* TASK STATEMENT *
Look over the material for the string "assign". Copy every line where it turns up.

• • • • •

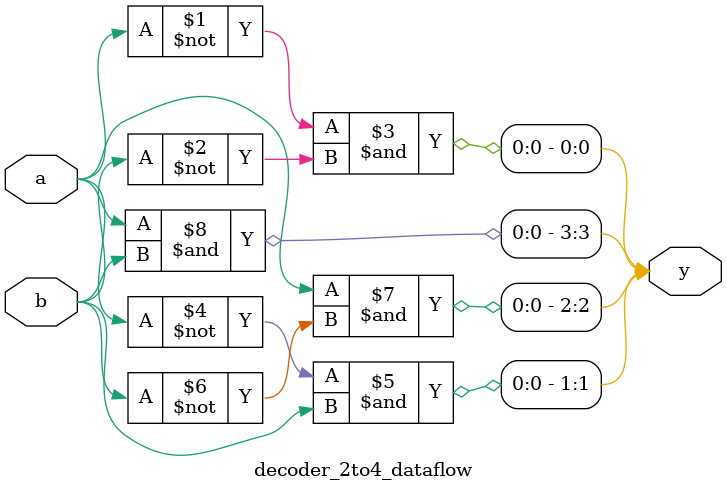
<source format=v>
/********************************************************************************************
Description: 2 to 4 decoder using using dataflow modelling
*********************************************************************************************/

module decoder_2to4_dataflow(
	input 			a,
    input			b,
	output	[3:0]	y
);

	assign	y[0] = ~a & ~b;
	assign	y[1] = ~a &  b;
	assign	y[2] =  a & ~b;
	assign	y[3] =  a &  b;

endmodule

</source>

• • • • •

* WRITTEN RESPONSE *
	assign	y[0] = ~a & ~b;
	assign	y[1] = ~a &  b;
	assign	y[2] =  a & ~b;
	assign	y[3] =  a &  b;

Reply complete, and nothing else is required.